(Dataset items)
○ ○ ○
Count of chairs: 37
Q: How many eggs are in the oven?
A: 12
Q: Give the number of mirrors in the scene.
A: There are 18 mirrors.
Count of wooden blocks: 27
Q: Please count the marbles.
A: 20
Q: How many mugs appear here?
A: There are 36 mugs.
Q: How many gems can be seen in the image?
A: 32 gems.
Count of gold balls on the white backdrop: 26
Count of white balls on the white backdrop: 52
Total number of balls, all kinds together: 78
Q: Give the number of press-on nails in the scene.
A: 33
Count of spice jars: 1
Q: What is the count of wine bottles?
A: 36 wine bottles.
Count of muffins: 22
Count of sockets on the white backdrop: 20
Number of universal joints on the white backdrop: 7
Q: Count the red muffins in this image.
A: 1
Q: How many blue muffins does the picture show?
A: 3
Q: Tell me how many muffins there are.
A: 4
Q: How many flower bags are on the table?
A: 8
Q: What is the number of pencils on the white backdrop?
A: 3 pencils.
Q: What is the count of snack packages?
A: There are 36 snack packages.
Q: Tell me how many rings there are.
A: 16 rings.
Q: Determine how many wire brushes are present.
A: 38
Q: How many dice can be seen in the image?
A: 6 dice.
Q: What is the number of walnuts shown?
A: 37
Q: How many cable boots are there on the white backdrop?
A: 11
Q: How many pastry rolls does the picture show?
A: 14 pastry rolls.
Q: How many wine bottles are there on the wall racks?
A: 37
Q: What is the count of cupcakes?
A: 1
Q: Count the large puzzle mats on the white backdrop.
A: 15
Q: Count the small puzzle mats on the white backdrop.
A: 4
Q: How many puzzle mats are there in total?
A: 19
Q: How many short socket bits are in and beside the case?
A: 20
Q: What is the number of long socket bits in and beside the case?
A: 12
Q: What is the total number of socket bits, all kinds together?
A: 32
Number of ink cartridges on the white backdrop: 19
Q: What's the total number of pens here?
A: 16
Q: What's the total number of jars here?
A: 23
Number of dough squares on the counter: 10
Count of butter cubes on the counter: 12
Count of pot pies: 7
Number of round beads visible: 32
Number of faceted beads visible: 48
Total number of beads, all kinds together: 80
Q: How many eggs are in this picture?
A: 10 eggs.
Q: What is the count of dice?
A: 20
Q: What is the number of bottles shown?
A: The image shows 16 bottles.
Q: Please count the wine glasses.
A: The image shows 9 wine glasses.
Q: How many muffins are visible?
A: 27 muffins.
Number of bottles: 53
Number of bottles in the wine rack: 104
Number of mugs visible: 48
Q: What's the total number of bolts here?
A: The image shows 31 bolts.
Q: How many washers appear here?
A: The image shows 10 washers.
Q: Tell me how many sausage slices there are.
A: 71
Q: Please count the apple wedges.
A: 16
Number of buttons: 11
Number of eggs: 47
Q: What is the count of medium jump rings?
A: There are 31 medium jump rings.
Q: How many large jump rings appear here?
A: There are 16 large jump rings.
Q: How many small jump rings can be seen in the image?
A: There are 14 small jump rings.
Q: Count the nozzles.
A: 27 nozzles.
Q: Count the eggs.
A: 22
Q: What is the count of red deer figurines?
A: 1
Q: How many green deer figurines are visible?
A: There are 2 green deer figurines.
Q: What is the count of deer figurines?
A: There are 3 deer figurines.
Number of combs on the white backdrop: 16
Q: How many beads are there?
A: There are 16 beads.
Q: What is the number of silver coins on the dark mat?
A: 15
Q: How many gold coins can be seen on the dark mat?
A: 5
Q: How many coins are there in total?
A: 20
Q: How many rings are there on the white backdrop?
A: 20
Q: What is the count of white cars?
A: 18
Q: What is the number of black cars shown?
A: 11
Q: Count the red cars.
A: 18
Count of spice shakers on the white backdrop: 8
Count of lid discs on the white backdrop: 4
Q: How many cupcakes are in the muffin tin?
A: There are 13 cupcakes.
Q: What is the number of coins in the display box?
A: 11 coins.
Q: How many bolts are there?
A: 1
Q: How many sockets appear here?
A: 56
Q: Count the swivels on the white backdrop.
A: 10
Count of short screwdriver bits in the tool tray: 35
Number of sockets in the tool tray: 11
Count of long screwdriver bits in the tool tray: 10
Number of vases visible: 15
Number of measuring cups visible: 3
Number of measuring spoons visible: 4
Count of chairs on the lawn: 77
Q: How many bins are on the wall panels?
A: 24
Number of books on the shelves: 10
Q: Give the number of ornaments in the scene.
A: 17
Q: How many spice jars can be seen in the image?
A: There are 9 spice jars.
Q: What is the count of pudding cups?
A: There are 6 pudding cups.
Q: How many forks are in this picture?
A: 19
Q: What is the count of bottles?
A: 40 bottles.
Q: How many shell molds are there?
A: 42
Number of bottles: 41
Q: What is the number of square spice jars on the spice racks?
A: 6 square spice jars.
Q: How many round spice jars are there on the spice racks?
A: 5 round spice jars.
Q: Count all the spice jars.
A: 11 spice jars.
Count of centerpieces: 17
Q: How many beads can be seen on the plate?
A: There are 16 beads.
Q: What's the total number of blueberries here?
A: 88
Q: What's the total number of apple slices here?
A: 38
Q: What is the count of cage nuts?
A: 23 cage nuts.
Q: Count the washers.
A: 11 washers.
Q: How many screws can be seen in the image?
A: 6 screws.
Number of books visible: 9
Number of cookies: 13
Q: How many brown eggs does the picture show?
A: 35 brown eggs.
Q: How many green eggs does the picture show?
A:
○ ○ ○
**Requirement**
Copy out every one of these items word for word.

**The output**
Count of chairs: 37
Q: How many eggs are in the oven?
A: 12
Q: Give the number of mirrors in the scene.
A: There are 18 mirrors.
Count of wooden blocks: 27
Q: Please count the marbles.
A: 20
Q: How many mugs appear here?
A: There are 36 mugs.
Q: How many gems can be seen in the image?
A: 32 gems.
Count of gold balls on the white backdrop: 26
Count of white balls on the white backdrop: 52
Total number of balls, all kinds together: 78
Q: Give the number of press-on nails in the scene.
A: 33
Count of spice jars: 1
Q: What is the count of wine bottles?
A: 36 wine bottles.
Count of muffins: 22
Count of sockets on the white backdrop: 20
Number of universal joints on the white backdrop: 7
Q: Count the red muffins in this image.
A: 1
Q: How many blue muffins does the picture show?
A: 3
Q: Tell me how many muffins there are.
A: 4
Q: How many flower bags are on the table?
A: 8
Q: What is the number of pencils on the white backdrop?
A: 3 pencils.
Q: What is the count of snack packages?
A: There are 36 snack packages.
Q: Tell me how many rings there are.
A: 16 rings.
Q: Determine how many wire brushes are present.
A: 38
Q: How many dice can be seen in the image?
A: 6 dice.
Q: What is the number of walnuts shown?
A: 37
Q: How many cable boots are there on the white backdrop?
A: 11
Q: How many pastry rolls does the picture show?
A: 14 pastry rolls.
Q: How many wine bottles are there on the wall racks?
A: 37
Q: What is the count of cupcakes?
A: 1
Q: Count the large puzzle mats on the white backdrop.
A: 15
Q: Count the small puzzle mats on the white backdrop.
A: 4
Q: How many puzzle mats are there in total?
A: 19
Q: How many short socket bits are in and beside the case?
A: 20
Q: What is the number of long socket bits in and beside the case?
A: 12
Q: What is the total number of socket bits, all kinds together?
A: 32
Number of ink cartridges on the white backdrop: 19
Q: What's the total number of pens here?
A: 16
Q: What's the total number of jars here?
A: 23
Number of dough squares on the counter: 10
Count of butter cubes on the counter: 12
Count of pot pies: 7
Number of round beads visible: 32
Number of faceted beads visible: 48
Total number of beads, all kinds together: 80
Q: How many eggs are in this picture?
A: 10 eggs.
Q: What is the count of dice?
A: 20
Q: What is the number of bottles shown?
A: The image shows 16 bottles.
Q: Please count the wine glasses.
A: The image shows 9 wine glasses.
Q: How many muffins are visible?
A: 27 muffins.
Number of bottles: 53
Number of bottles in the wine rack: 104
Number of mugs visible: 48
Q: What's the total number of bolts here?
A: The image shows 31 bolts.
Q: How many washers appear here?
A: The image shows 10 washers.
Q: Tell me how many sausage slices there are.
A: 71
Q: Please count the apple wedges.
A: 16
Number of buttons: 11
Number of eggs: 47
Q: What is the count of medium jump rings?
A: There are 31 medium jump rings.
Q: How many large jump rings appear here?
A: There are 16 large jump rings.
Q: How many small jump rings can be seen in the image?
A: There are 14 small jump rings.
Q: Count the nozzles.
A: 27 nozzles.
Q: Count the eggs.
A: 22
Q: What is the count of red deer figurines?
A: 1
Q: How many green deer figurines are visible?
A: There are 2 green deer figurines.
Q: What is the count of deer figurines?
A: There are 3 deer figurines.
Number of combs on the white backdrop: 16
Q: How many beads are there?
A: There are 16 beads.
Q: What is the number of silver coins on the dark mat?
A: 15
Q: How many gold coins can be seen on the dark mat?
A: 5
Q: How many coins are there in total?
A: 20
Q: How many rings are there on the white backdrop?
A: 20
Q: What is the count of white cars?
A: 18
Q: What is the number of black cars shown?
A: 11
Q: Count the red cars.
A: 18
Count of spice shakers on the white backdrop: 8
Count of lid discs on the white backdrop: 4
Q: How many cupcakes are in the muffin tin?
A: There are 13 cupcakes.
Q: What is the number of coins in the display box?
A: 11 coins.
Q: How many bolts are there?
A: 1
Q: How many sockets appear here?
A: 56
Q: Count the swivels on the white backdrop.
A: 10
Count of short screwdriver bits in the tool tray: 35
Number of sockets in the tool tray: 11
Count of long screwdriver bits in the tool tray: 10
Number of vases visible: 15
Number of measuring cups visible: 3
Number of measuring spoons visible: 4
Count of chairs on the lawn: 77
Q: How many bins are on the wall panels?
A: 24
Number of books on the shelves: 10
Q: Give the number of ornaments in the scene.
A: 17
Q: How many spice jars can be seen in the image?
A: There are 9 spice jars.
Q: What is the count of pudding cups?
A: There are 6 pudding cups.
Q: How many forks are in this picture?
A: 19
Q: What is the count of bottles?
A: 40 bottles.
Q: How many shell molds are there?
A: 42
Number of bottles: 41
Q: What is the number of square spice jars on the spice racks?
A: 6 square spice jars.
Q: How many round spice jars are there on the spice racks?
A: 5 round spice jars.
Q: Count all the spice jars.
A: 11 spice jars.
Count of centerpieces: 17
Q: How many beads can be seen on the plate?
A: There are 16 beads.
Q: What's the total number of blueberries here?
A: 88
Q: What's the total number of apple slices here?
A: 38
Q: What is the count of cage nuts?
A: 23 cage nuts.
Q: Count the washers.
A: 11 washers.
Q: How many screws can be seen in the image?
A: 6 screws.
Number of books visible: 9
Number of cookies: 13
Q: How many brown eggs does the picture show?
A: 35 brown eggs.
Q: How many green eggs does the picture show?
A:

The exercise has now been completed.